In the present study, we successfully used the piMIPs method to obtain high-quality single crystals of a structure-unsolved flexible N-terminus of FMRPΔ, demonstrating the superior performance of cognate piMIPs in crystal growth for highly flexible proteins. Structure comparison of Tudor1 and Tudor2 domains reveals that the piMIPs method does not alter protein structures. FMRPΔ mainly exists as dimers in solution with several dimer species present (Fig. 6). The present study paves the way to further study the self-association property of this key protein.

Interestingly, an intermolecular disulfide bond between the Tudor2 domains of two FMRPΔ monomers was found in the crystal structure (Fig. 3a), and the existence of the disulfide bond in solution and the effect of C99S mutation on FMRP were confirmed by SAXS, gel filtration and analytical ultracentrifugation (Fig. 5a,b). The FMRP protein is mainly expressed in the cytoplasm and plays a role in the transport of mRNA from the nucleus to the cytoplasm30,31. In general, cytoplasmic proteins do not contain disulfide bonds. However, protein disulfide bond formation in the cytoplasm was observed during oxidative stress32. Interestingly, FMRP is identified as a chromatin-binding protein that functions in the DNA damage response33 and oxidative DNA damage is an inevitable consequence of cellular metabolism34. Thus, dynamic regulation of FMRP disulfide bond formation may be involved in the oxidative DNA damage response. Moreover, disulfide bonds play important roles in the regulation of protein function and cellular stress responses, such as karyopherin-dependent nuclear transport35. Thus, our finding provides initial evidence that disulfide bonds may play a role in FMRP oligomerization and function.

We also find that the C-terminal newly solved KH0 domain is a novel subtype KH domain. Sequence alignment of KH0 with other KH domains6,23,24 shows relatively low similarity (Supplementary Fig. 7). Structural analysis suggests that the KH0 domain may have a different function to that of regular KH domains (Fig. 4b). First, it does not resemble other KH domains’ interaction with single-stranded RNA (ssRNA) via the consensus GXXG motif1,23, because α1, K143 and α2 in the KH0 domain of human FMRPΔ will block the binding of ssRNA due to the steric hindrance and the repulsive electrostatic interactions. This expands our understanding of the selective RNA-binding function1,23,36 of FMRP, because this is the first report of a novel KH domain (Fig. 4c). Second, a large positive charge surface on the KH0 domain was found (Fig. 4d). Third, the interaction between two adjacent KH0 domains was confirmed by SAXS and gel filtration. The interface area between two KH0 domains is 80% larger than the other two interfaces observed in two adjacent FMRPΔ molecules. Thus, the large size of the interface surface, the large positive charge surface and the observation of the KH0 domain-based dimer strongly suggests that the KH0 domain may provide a platform for protein–protein or protein–nucleic acid interactions.

Even more dramatic is that the KH0 domain is involved in multiple protein–protein interactions.
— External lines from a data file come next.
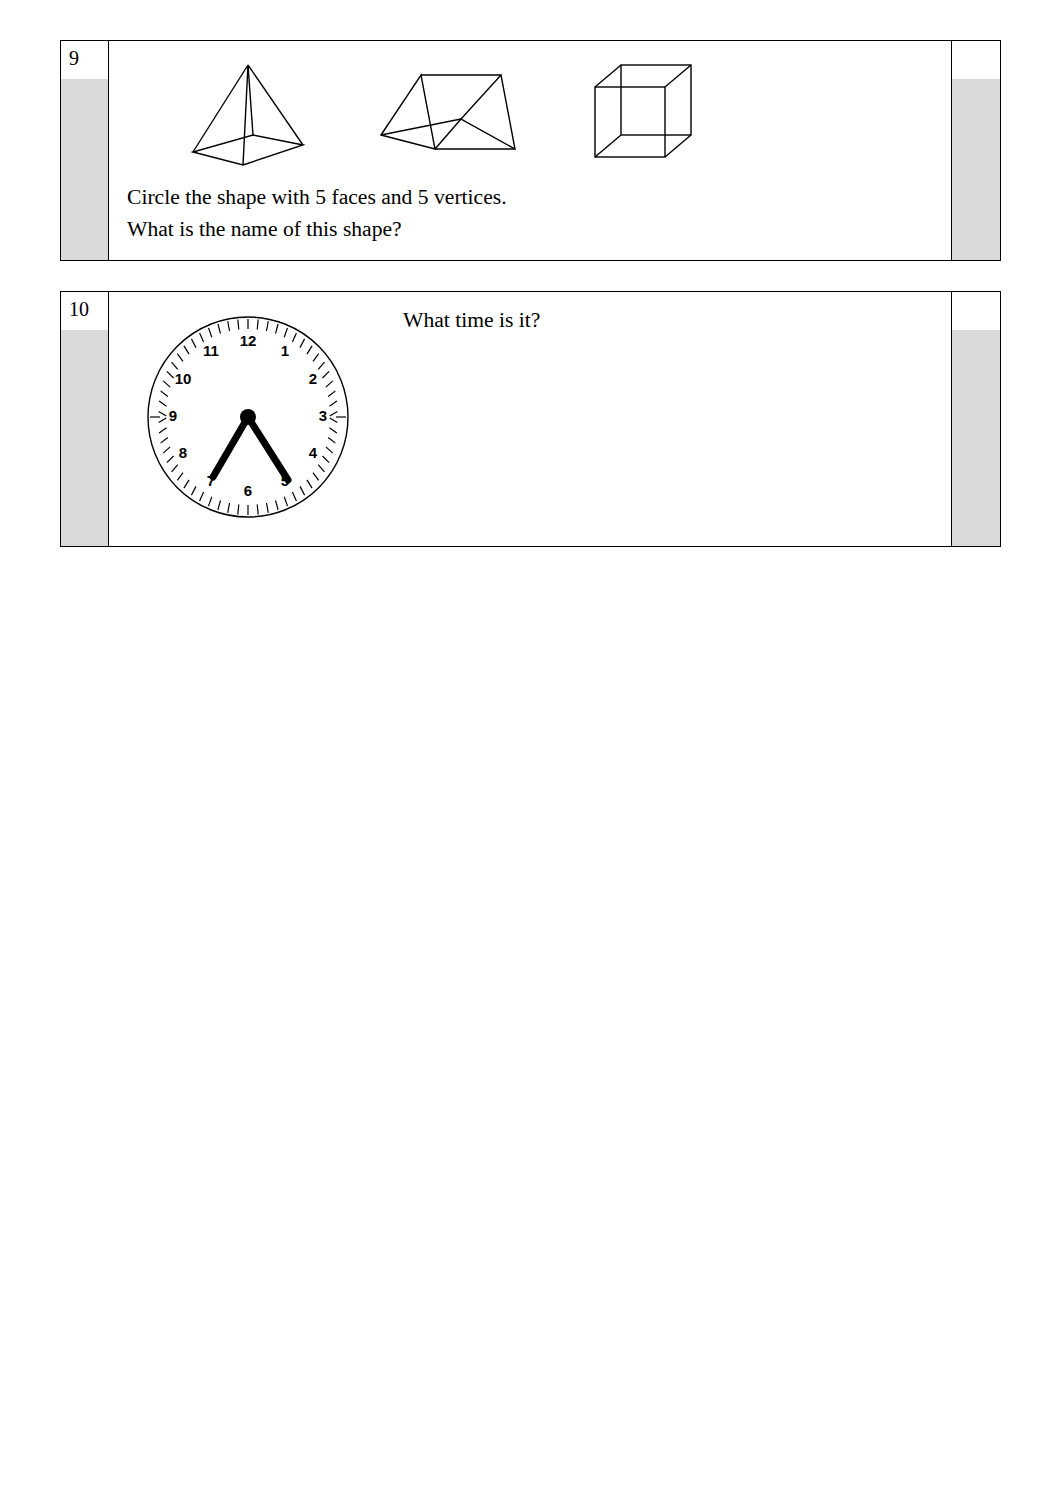9
Circle the shape with 5 faces and 5 vertices.
What is the name of this shape?
10
12 1 2 3 4 5 6 7 8 9 10 11
What time is it?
For example, it has been reported that residues 173−218 of FMRP are responsible for the interaction of FMRP with Cytoplasmic FMRP Interacting Protein 1 and 2 (refs 37, 38). Interestingly, this part contains the α′ helix of the KH0 domain. Moreover, residues 171−211 are sufficient for FMRP interaction with FXR2, suggesting that the KH0 domain plays an important role in binding FXR family members39. Residues 66−134 of FMRP, which covers the N-terminus of KH0 (residues 127−134), has been also defined as an interacting site with the 82-kDa FMRP Interacting Protein and Nuclear FMRP Interacting Protein 1 (ref. 40). In addition, because of the large positively charged surface, the KH0 domain may be able to bind double-stranded RNA. For example, it was reported that this KH0 domain is essential for binding brain cytoplasmic RNA 1 (refs 41, 42).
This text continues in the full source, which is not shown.